President Joe Biden dealt challenger Dean Phillips a Super Tuesday defeat in the Minnesota congressman’s home state.
Now Phillips has decided he is stepping out of the race and will throw his support behind the president. In an exclusive interview with Chad Hartman on WCCO Radio, Phillips made the announcement Wednesday afternoon.
"People have registered their opinion - and that is why today, a year-and-a-half later, I am going to suspend my campaign, and I will be, right now, endorsing President Biden," says Phillips. "And while, indeed, I think the president is at a stage in life where his capacities are diminished, he is still a man of competency and decency and integrity, and the alternative, Donald Trump, is a very dangerous, dangerous man.”
Phillips adds he will do everything possible to ensure Biden's re-election, saying that former President Donald Trump is "dangerous", but he did say he thinks Trump is better positioned to win the General Election at this time.
"While I surely had hoped and expected this endeavor to generate more of a return, more joy, more hopefulness, and while disappointing I'm not here to litigate what went wrong. I'm not angry at anybody, I'm here to celebrate those who voted on Primary Day," said Phillips. "Participation is the most important word in our vocabulary in America today."
Phillips says he was glad to see there was a lot of common ground in the different groups of people he met with, and expressed hope for a country that has clearly become sharply divided and he has no regrets about his campaign, but he thinks reform needs to happen.
"I think we need to look at gerrymandering, ranked choice voting, we need to look at ways to incentivize voters to participate, make voting easier. We also need to incentivize ways to encourage candidates to more invitational and less confrontational," Phillips says.
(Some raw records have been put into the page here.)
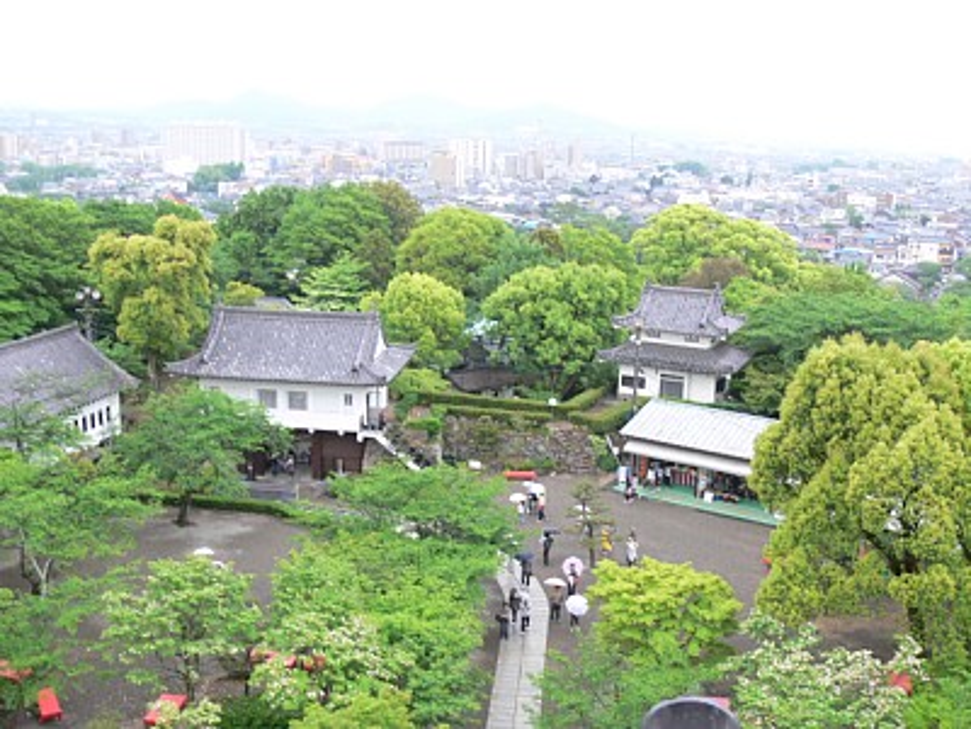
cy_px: 364
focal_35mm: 36
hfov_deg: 51.4
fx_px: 1010
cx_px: 486
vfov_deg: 39.7
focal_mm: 7.6
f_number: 2.8
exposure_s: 1/50
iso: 80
As for Phillips' future, he says he is done seeking public office where he has spent three terms representing Minnesota's Third Congressional District. He also endorsed Democrat Kelly Morrison who is running to replace Phillips.
For Phillips, the only elected Democrat to challenge Biden in their party’s primary, the results from Minnesota and other Super Tuesday states extended his string of defeats.
“While Democratic Party loyalists are clearly, consistently, and overwhelmingly registering their preference for Joe Biden, it doesn’t alter the reality which compelled me to enter the race in the first place; Donald Trump is increasingly likely to defeat him in November,” Phillips said in a statement. “I’ll be assessing tonight’s results and all available data over the coming days before making a decision about how I can best help prevent that tragedy.”
On the GOP side, former President Donald Trump beat Nikki Haley in the state’s Republican primary. Haley later announced she was withdrawing from the race setting up a Biden-Trump rematch.
Minnesota has 75 Democratic and 39 Republican national convention delegates. But as one of the smaller of 16 states and one territory holding Super Tuesday primaries, Minnesota received little attention — even from Phillips, who represents a congressional district in the Minneapolis suburbs but enjoyed hardly any home-field advantage.
Phillips told Hartman on WCCO Radio he still hopes Nikki Haley decides to run as an independent.
"I do hope Nikki Haley maybe considers an independent bid," says Phillips. "I want to see a person of decency and integrity in the White House. That is the most important issue right now. And Donald Trump is a threat to all of the values and principals that we hold dear."
He says there is only one choice right now, and that's Joe Biden. But he also said there are clear issues with his age.
"Would I rather have a man of Joe Biden's age, who is facing the decline we all go through, versus a man just a few years younger than he, who is to me a clear and present danger? It's a no-brainer. It's a no-brainer," said Phillips.
Haley was the only candidate to put in an in-person campaign appearance. Her rally at a Bloomington hotel last week drew several hundred people, but it wasn’t enough for her to catch up to Trump.
The Biden campaign last week sent Doug Emhoff, Vice President Kamala Harris’ husband. Emhoff appeared at a fundraiser, visited Minneapolis-St. Paul International Airport to highlight the administration’s investments in transportation infrastructure, and paid his respects to three slain first responders in Burnsville.
Speaking to WCCO Radio's Adam and Jordana on Tuesday, Emhoff touted the president's record on the economy even though so many Americans say they aren't feeling it.
"Those numbers are jamming, I've been all over the country, in the Twin Cities, you can feel it, you can feel the energy, you see the cranes, the construction projects, you see it in the data," Emhoff said. "The economic data, the job growth has been historic."
Trump didn’t visit Minnesota for the primary, but he raised eyebrows during a phone interview with KNSI radio in St. Cloud on Monday when he claimed that he thought he won the state in the 2020 general election, echoing his false claims that he was the rightful winner nationwide.
Trump actually lost Minnesota by more than 7 percentage points to Biden, but he came within 1.5 points of defeating Democrat Hillary Clinton in 2016, and told KNSI he intends to take a “big shot” at winning the state this November. No Republican presidential candidate has carried Minnesota since Richard Nixon in 1972.